"If going on without you was best, I'd have left you here unconscious and taken our charges without ever looking back," she said, the frustration spilling into her voice. Vera was more than capable of that coldness, if she thought it was best. He had to know that. Eragos was always offering to leave whenever she became angry with him, expecting her to banish him at a moment's notice. Vera leaned forward in her chair instead of backward, her elbow resting just on the edge of the table.
"I don't want you to leave. I just..."
She shook her head. There was anger and then there was honesty. She wondered if she could speak with both without becoming completely inarticulate. Vera was not the lady her mother was by any stretch of the imagination. Her diplomatic missions were full of give and take; she had been terrible her first time out. Sometimes she didn't believe she was improving.

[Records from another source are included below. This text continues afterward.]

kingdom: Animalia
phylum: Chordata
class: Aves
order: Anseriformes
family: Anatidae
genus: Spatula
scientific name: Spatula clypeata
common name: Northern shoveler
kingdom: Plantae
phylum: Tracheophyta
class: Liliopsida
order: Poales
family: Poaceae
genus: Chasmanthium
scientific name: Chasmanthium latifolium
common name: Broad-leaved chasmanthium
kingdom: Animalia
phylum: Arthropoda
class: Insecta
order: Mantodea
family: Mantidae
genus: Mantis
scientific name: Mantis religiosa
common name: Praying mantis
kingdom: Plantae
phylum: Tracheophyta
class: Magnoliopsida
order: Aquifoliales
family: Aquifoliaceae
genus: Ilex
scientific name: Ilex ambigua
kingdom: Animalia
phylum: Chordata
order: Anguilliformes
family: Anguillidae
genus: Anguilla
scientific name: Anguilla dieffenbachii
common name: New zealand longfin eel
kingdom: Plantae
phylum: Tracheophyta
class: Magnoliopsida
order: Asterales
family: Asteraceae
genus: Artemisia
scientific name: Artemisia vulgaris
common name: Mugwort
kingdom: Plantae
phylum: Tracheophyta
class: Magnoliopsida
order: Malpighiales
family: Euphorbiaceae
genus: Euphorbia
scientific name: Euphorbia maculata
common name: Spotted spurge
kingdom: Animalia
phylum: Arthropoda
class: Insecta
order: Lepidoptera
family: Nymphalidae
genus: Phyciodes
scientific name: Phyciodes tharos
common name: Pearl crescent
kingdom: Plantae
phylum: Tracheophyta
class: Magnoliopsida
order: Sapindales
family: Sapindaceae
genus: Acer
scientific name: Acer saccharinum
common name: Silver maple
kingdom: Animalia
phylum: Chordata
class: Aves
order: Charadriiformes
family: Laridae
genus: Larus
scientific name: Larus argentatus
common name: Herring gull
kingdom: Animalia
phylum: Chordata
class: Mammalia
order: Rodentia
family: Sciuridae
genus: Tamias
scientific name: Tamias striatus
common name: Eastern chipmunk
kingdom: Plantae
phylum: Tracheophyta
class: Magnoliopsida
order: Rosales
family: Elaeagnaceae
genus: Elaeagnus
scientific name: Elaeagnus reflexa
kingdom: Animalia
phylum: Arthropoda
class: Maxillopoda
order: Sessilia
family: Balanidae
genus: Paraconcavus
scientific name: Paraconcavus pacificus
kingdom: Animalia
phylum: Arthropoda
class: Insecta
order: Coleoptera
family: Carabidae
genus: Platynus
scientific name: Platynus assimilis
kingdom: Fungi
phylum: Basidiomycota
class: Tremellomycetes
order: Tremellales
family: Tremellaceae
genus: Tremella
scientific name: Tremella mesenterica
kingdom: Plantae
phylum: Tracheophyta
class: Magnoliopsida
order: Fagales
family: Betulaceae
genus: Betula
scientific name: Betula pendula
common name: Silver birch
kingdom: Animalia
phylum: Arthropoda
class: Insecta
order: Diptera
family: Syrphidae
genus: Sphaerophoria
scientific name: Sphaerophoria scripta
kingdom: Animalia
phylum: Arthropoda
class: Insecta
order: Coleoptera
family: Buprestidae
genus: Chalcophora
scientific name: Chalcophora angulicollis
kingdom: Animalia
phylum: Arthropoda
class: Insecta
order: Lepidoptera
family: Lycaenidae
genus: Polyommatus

"It is my mission. And it's hard enough for me to decide what's right. What's going to work. Those dead knights might cost me the negotiations in the capitol, which are the entire reason we're here. Or maybe not. What happened to Barada might have happened to Galatin, but then maybe Barada was marked because of who he dealt with. I don't know which road was better, I just picked what I thought was best. And then you went down the opposite way."
Vera picked up one of her knives when the healer peered out at them from the room. She set it down when the door closed. Eragos still refused to sit. She wondered if he believed there was a knife here for him. Her temper had been legendary lately. Vera kept her eyes on the knives, still having to struggle with her own frustrations.
"I don't care that they died. I'll care if I can't see this through because I killed when I shouldn't have. Because I didn't see something. I'm not used to working with other people, Eragos. I usually don't trust anyone else."